As has been said, everyone’s journey is a little different and you and your husband should pursue the path that is right for you. Live for today and plan for the near future but not too far ahead as that can be overwhelming. I remember the first shock and despair but am today handling things I never thought I could, so some of that worry wasn’t necessary. And though it sounds cliche, try to take care of yourself going forward, it isn’t selfish, but necessary. After you get a second opinion, consider a local neurologist if that is easier for you both.

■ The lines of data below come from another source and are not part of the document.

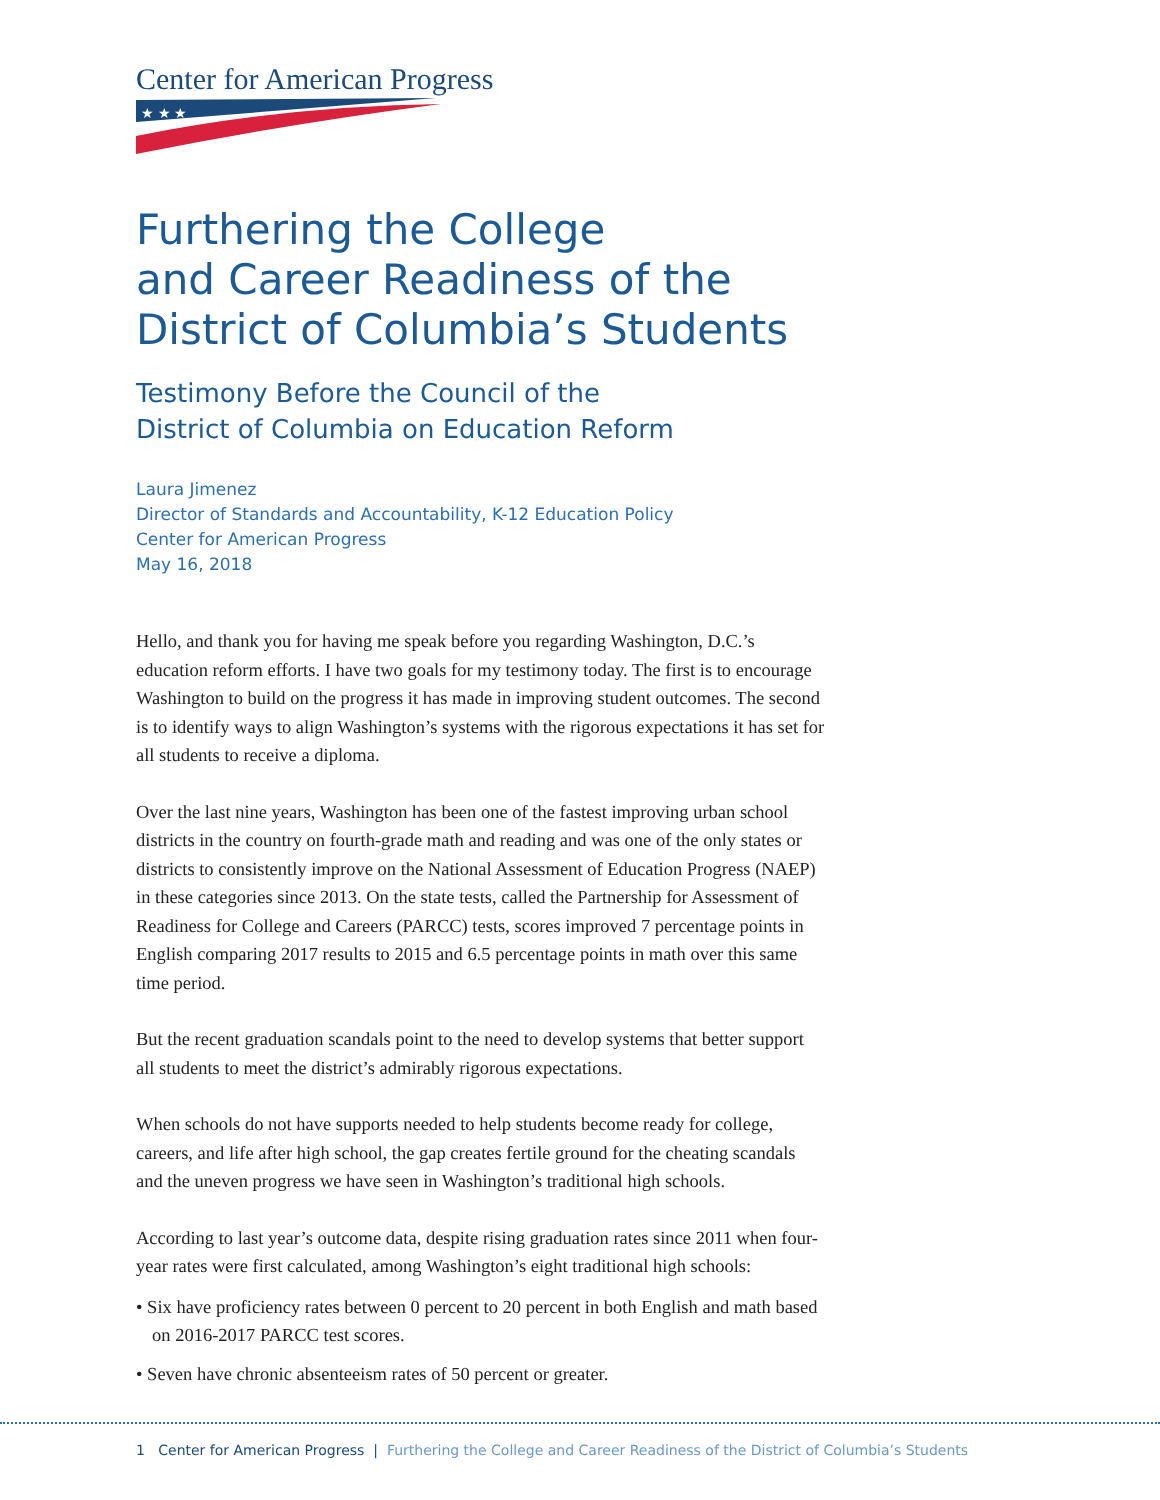Center for American Progress
★ ★ ★
Furthering the College
and Career Readiness of the
District of Columbia’s Students
Testimony Before the Council of the
District of Columbia on Education Reform
Laura Jimenez
Director of Standards and Accountability, K-12 Education Policy
Center for American Progress
May 16, 2018
Hello, and thank you for having me speak before you regarding Washington, D.C.’s education reform efforts. I have two goals for my testimony today. The first is to encourage Washington to build on the progress it has made in improving student outcomes. The second is to identify ways to align Washington’s systems with the rigorous expectations it has set for all students to receive a diploma.
Over the last nine years, Washington has been one of the fastest improving urban school districts in the country on fourth-grade math and reading and was one of the only states or districts to consistently improve on the National Assessment of Education Progress (NAEP) in these categories since 2013. On the state tests, called the Partnership for Assessment of Readiness for College and Careers (PARCC) tests, scores improved 7 percentage points in English comparing 2017 results to 2015 and 6.5 percentage points in math over this same time period.
But the recent graduation scandals point to the need to develop systems that better support all students to meet the district’s admirably rigorous expectations.
When schools do not have supports needed to help students become ready for college, careers, and life after high school, the gap creates fertile ground for the cheating scandals and the uneven progress we have seen in Washington’s traditional high schools.
According to last year’s outcome data, despite rising graduation rates since 2011 when four-year rates were first calculated, among Washington’s eight traditional high schools:
• Six have proficiency rates between 0 percent to 20 percent in both English and math based on 2016-2017 PARCC test scores.
• Seven have chronic absenteeism rates of 50 percent or greater.
1 Center for American Progress | Furthering the College and Career Readiness of the District of Columbia’s Students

Clinic visits are long and draining and looking back I wish we had stopped them earlier.
 
I am reading through things and trying to find a way to accept all that comes with what we are facing. I keep thinking about how we can live a life filled with the loss of this disease. I’m scared to lose the life we have. I feel like all the joy is gone.

I just cannot imagine facing a future of years feeling so sad and not being able to live the live I love. My husband and I are so independent. I also need help coping with what’s ahead. I need help but I’m scared no one can really give it to me. I’m not mentally strong enough to live in this reality. I don’t know how I’ll ever be.

My friends have said I will find the strength but I don’t want life to be about just getting through each day. I want more and I feel like that is gone now. Even peaceful sleep is gone the ability to enjoy life - it’s gone. I can’t live years like this.

I’m sorry if these posts are too intense or sad. I know everyone here has it tough too. I just can’t see a way to cope and not feel despair all the time. .
 
There is no question, Thomas, an ALS diagnosis can seem like having the football of life yanked out from under you and you have to grieve that. You may want to see a counselor (and your husband has that option as well, of course) to talk about the "how to get through" part, but as Annie says, you can do more than you think, and you can still have happiness together. Your lives will change, but this is not the end of your time together. He will still be able to see, hear, feel your touch.

Best,
Laurie
 
I drew on support here and in some private fb groups.
I went to a counsellor regularly. We really 'clicked' and it allowed me time and space to just reflect on where I was in the midst of everything that was going on and what strategies I could use to cope and survive.
I took an antidepressant and to be honest that is what stopped me feel like I was just constantly screaming inside.

What you feel is completely valid. This sucks totally - the loss of so much! We are losing the person we love most, and so many things about the life we had. It will not ever be the same, that's a fact and hard to swallow.

Please try to just focus on little bits, not the entire picture and I strongly suggest you consider a counsellor that you can trust and talk to your doctor about meds if you feel you would be comfortable taking something. I am not the least bit ashamed to say that I took medications, it's not a failing. Some people don't like to take any and that is fine too. Just offering options and how different things helped me.

Whatever you need in order to cope is the right choice. Remember you are in deep shock, be kind to yourself that you feel it so intensely. I'm so sorry you are facing this.